> [Lista de tareas]
1/ Cita al pie de la letra el fragmento del texto sobre los políticos que va desde "Días atrás, en" hasta "algunos son genocidas.", incluidas ambas partes.
2/ Sigue escribiendo el texto sobre los políticos y los genocidios a partir de su última oración.

> [Texto dado]
□ □ □ □

Es lógico, obvio y necesario detestar a la inmensa mayoría de los políticos contemporáneos. No importa su locación ni su idioma: trasciende lo que hacen y lo que no hacen, trascienden sus palabras y sus silencios y complicidades. Las encuestas, nuevo desiderátum humano, deben leerse con cuidado: dicen y esconden, algunas son fidedignas, otras son falsas. Más allá de las encuestas y de la compra de votos por dádivas gubernamentales o promesas incumplidas pesa la realidad.

Días atrás, en El País, Javier Lafuente compartía una idea de Rachel Cusk. En la novela Segunda casa escribe, “…uno se harta de la realidad y luego va y descubre que la realidad se ha hartado antes de uno”. La realidad enmarcada en el binomio política, políticos, es detestable: han destruido, en nombre de su insabiduría, por falta de educación, por imbecilidad, por fanatismo religioso, por sordera o por la suma de todos los avatares anteriores, tanto como han podido. A diferencia de lo que dice Cusk, ¡qué mal!, la realidad no se ha hartado de ellos: perviven, matan, algunos son genocidas.

En una entrega, al inicio de la matazón de Putin y sus esbirros, aunada al apoyo previo de Trump y su gobierno, recordé que fue precisamente en Lviv, hoy Ucrania, una de las ciudades blanco del jerarca de la KGB -sin duda Putin extraña esa época dorada- donde se fraguaron los términos genocidio y crímenes de lesa humanidad. Las alarmas mundiales, de la ONU y de Organizaciones de Derechos Humanos en relación a los genocidios versión 2022 no dejan de llamar la atención. ¿Sirven las advertencias?

El mapamundi contemporáneo lo niega. Yemen: ¿es genocidio morir por hambre?: han fallecido al menos 250 mil personas por inanición y más de la mitad de la población pervive bajo el demonio de la inseguridad alimentaria. Darfur: desde el inicio de las hostilidades (2003) han muerto 400 mil personas, la mayoría de raza negra. La palabra genocidio ha sido acuñada para calificar las matanzas. Jair Bolsonaro, una de las mayores estrellas de la ultraderecha, recién desbancado del poder, ha sido acusado de “crímenes contra la humanidad” debido al pésimo manejo de la pandemia: más de 600.000 brasileños fallecieron. Y, no muy lejos, en la década de 1990, las fuerzas serbio-bosnias cometieron genocidio en Srebrenica: aniquilaron a 8 mil musulmanes bosnios.

□ □ □ □

Coordenadas de los puntos clave de la postura:
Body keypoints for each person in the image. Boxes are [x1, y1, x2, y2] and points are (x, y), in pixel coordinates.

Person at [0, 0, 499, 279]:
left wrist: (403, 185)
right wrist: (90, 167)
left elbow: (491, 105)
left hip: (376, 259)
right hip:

□ □ □ □

> [Respuestas del ejercicio]
1/
Días atrás, en El País, Javier Lafuente compartía una idea de Rachel Cusk. En la novela Segunda casa escribe, “…uno se harta de la realidad y luego va y descubre que la realidad se ha hartado antes de uno”. La realidad enmarcada en el binomio política, políticos, es detestable: han destruido, en nombre de su insabiduría, por falta de educación, por imbecilidad, por fanatismo religioso, por sordera o por la suma de todos los avatares anteriores, tanto como han podido. A diferencia de lo que dice Cusk, ¡qué mal!, la realidad no se ha hartado de ellos: perviven, matan, algunos son genocidas.

2/
La matanza de ucranianos por parte de Vladimir y sus secuaces ¿puede calificarse como genocidio? Con el paso de los años, las definiciones deben releerse y adecuarse. El término genocidio fue acuñado en 1944 por Raphael Lemkin, jurista judeo polaco interesado, en un principio, por el asesinato de miles de civiles armenios en 1915 por fuerzas otomanas. Genocidio implica el “acto perpetrado con la intención de destruir, total o parcialmente, a un grupo nacional, étnico, racial o religioso”.

Vlad y asociados matan en Ucrania a quienes pueden matar. Vlad y sus acólitos destruyen depósitos de agua y luz, asesinan niños y ancianos, amenazan con utilizar la bomba nuclear en caso “necesario”, cercan la central nuclear de Zaporiyia e impiden la distribución de cereales ucranianos a países africanos. La suma de los crímenes antes señalados ¿es un genocidio? De acuerdo a nuestro tiempo y a la definición sí lo es. ¿Qué harán los rusos libres y el mundo libre cuando termine, si acaso finalizan, las masacres putinianas?

En 1939, cuando Hitler ordenó la destrucción de Polonia preguntó, “¿Quién se acuerda hoy del aniquilamiento de los armenios?”. Si la humanidad sobrevive debido al calentamiento global, “alguien” preguntará en 20 años, “¿Quién se acuerda del aniquilamiento de ucranianos?”.